- Work item A:
Reproduce the passage from the text on research repositories word for word, starting with "3. Define the" and going on through "of their tasks.".
- Work item B:
For each statement below, say yes or no according to the text on research repositories, and quote the exact words from it that decide your answer. (i) Owners are described as the repository's initial contributors. (ii) The text says departments in an organization usually share their research with one another. (iii) The text advises organizations to state their vision for a repository only after it has been built.

- Text block:
The need for a Research Repository
In most organizations, the user research conducted by product designers often stayed at the bottom level and was rarely used again for future projects. Unless the team knows who had worked on a project, it is incredibly difficult to consult previous research work. In most cases, several departments in an organization could be conducting their own research and it is a hassle to find out who worked on what research and how to retrieve the findings.
What transpired after these observations to UX researchers is that previous user research was under-expolited. If there was a centralized location where everyones’ research results and findings could be stored, it would only enrich the knowledge of the team and allow them to better answer the questions of users.
This is the main motive behind building a User Research repository.
Steps for creating a Research Repository
- Defining the vision
It is important that organizations clearly articulate their vision for a research repository right from the beginning. Creating a new UX research position requires structuring the practice and outlining the goals for user research practice. User research should, however, also be “generative,” or assist the business in “building the appropriate thing”:
The goal of user research should be to ensure that the users’ voices are acknowledged and heard by team members as they make decisions for products. The vision could be to “empower a strategic, user-centric vision” and “assist collaborators in making data-driven decisions” through user research.
2. Grasp of Atomic Research
A good understanding of this model would give a solid start and is a great help for restructuring the repository.
Source: Atomic UX Research as a Research Framework — The User Research Platform (consider.ly)
3. Define the users
- Owners are the repository’s initial contributors. They organize the repository, laying out the rules and procedures. Maintenance and assisting in determining which sources of user feedback ought to be utilized are some of their tasks.

- Listed entries:
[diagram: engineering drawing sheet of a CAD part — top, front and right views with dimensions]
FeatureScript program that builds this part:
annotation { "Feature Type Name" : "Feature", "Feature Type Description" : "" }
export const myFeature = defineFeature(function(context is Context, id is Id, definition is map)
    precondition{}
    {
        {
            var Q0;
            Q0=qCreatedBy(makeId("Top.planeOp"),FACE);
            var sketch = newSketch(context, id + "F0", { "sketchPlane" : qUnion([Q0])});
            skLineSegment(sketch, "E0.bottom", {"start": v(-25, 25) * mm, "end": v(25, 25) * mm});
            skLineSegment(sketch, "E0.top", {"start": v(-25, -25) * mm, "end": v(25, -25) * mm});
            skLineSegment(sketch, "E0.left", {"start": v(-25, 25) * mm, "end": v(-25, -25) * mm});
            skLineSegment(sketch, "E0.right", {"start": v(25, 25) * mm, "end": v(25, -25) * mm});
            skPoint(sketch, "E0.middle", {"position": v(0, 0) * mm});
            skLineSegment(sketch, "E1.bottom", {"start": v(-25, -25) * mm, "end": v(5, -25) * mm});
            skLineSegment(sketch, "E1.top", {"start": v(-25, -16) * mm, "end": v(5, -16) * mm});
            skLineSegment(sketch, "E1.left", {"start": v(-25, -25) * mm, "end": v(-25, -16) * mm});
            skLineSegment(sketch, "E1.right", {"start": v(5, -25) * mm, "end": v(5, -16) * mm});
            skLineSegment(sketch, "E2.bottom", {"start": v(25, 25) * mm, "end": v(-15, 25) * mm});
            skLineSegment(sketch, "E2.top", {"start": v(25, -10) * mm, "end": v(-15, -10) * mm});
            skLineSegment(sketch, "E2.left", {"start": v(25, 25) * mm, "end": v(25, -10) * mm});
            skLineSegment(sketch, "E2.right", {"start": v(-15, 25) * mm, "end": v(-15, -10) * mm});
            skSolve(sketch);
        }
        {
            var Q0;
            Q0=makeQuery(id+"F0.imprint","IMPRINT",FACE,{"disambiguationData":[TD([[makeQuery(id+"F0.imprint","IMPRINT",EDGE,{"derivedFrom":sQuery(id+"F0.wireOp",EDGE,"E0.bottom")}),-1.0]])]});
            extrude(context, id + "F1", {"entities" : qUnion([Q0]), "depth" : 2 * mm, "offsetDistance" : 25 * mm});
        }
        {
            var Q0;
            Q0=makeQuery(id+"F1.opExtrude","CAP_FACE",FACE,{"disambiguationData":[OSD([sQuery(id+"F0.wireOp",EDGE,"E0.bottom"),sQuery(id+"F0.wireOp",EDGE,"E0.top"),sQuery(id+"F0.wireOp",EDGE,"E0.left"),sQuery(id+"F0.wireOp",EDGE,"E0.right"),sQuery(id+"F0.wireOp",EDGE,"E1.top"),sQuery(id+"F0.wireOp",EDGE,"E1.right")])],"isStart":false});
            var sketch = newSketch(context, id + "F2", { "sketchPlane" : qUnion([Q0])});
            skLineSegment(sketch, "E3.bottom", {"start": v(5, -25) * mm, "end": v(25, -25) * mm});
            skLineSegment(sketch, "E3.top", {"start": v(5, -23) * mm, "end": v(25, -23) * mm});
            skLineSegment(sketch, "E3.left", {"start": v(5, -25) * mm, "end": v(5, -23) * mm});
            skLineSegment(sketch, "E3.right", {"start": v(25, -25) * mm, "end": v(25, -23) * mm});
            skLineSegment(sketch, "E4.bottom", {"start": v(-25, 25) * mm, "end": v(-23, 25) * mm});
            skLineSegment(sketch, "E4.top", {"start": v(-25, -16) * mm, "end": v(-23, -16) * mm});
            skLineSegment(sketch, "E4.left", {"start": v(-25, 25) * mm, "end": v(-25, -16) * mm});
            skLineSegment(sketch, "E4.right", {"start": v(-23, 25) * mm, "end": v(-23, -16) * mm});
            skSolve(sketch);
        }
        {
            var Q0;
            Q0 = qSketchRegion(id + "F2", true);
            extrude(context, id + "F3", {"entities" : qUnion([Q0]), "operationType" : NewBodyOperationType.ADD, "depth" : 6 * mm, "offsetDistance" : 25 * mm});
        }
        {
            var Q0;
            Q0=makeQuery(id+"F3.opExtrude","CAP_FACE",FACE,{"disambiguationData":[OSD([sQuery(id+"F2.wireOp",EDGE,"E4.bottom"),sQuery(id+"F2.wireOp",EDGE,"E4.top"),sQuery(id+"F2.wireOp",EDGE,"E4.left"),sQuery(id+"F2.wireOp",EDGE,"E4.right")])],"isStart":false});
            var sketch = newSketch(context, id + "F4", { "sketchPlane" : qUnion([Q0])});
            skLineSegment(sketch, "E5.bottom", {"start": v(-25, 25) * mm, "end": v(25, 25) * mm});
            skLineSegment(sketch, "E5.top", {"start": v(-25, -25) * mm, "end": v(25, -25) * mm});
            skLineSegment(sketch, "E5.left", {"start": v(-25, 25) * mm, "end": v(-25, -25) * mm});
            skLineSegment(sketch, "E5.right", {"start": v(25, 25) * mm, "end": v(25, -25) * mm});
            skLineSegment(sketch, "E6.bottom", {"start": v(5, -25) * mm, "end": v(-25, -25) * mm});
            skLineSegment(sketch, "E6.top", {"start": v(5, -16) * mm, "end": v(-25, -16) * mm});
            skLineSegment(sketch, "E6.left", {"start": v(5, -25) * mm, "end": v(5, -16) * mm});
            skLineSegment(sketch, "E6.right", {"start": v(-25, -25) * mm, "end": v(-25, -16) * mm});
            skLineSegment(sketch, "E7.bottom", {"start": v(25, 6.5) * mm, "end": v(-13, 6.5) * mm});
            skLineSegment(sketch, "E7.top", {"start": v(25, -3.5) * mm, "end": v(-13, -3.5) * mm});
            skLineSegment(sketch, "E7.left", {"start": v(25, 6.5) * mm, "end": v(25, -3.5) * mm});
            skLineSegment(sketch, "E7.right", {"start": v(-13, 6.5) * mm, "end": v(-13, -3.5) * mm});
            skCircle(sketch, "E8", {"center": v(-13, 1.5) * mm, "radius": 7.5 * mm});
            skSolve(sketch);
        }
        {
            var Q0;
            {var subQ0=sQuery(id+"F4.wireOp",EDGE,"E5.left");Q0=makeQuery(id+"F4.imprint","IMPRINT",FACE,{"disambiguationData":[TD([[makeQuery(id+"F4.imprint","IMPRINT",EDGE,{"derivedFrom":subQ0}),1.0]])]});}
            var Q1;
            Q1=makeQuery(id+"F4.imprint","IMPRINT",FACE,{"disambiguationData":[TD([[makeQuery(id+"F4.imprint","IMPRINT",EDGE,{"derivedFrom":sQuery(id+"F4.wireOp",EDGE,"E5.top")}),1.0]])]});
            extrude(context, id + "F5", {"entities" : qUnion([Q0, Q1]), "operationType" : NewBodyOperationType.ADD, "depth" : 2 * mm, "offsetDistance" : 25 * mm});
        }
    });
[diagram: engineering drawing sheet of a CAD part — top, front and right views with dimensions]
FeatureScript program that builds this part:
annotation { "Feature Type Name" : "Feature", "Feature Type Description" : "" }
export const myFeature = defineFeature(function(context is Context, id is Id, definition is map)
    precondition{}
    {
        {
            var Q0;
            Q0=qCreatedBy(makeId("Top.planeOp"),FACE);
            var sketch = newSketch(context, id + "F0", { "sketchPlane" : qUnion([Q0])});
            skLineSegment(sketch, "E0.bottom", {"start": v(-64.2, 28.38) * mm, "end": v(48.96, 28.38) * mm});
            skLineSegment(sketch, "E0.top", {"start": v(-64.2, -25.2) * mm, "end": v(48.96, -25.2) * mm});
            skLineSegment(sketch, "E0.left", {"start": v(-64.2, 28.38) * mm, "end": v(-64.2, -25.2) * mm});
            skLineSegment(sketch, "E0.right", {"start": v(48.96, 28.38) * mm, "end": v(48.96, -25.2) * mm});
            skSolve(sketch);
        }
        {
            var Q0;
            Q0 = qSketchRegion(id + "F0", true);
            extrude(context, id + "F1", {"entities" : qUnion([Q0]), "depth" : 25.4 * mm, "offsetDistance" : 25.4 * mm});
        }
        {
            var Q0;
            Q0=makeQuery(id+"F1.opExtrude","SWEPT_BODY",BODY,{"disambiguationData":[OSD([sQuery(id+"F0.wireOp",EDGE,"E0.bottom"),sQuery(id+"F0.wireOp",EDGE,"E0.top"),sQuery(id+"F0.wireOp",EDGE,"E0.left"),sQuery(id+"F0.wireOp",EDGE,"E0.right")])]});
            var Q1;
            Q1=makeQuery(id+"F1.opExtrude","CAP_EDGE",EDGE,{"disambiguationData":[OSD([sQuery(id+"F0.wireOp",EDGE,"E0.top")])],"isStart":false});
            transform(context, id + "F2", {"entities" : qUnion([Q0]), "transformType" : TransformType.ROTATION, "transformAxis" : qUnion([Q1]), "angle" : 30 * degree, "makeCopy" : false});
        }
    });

- Problem solution A:
3. Define the users
- Owners are the repository’s initial contributors. They organize the repository, laying out the rules and procedures. Maintenance and assisting in determining which sources of user feedback ought to be utilized are some of their tasks.

- Problem solution B:
(i) Yes: "Owners are the repository’s initial contributors."
(ii) No: "several departments in an organization could be conducting their own research and it is a hassle to find out who worked on what research and how to retrieve the findings."
(iii) No: "It is important that organizations clearly articulate their vision for a research repository right from the beginning."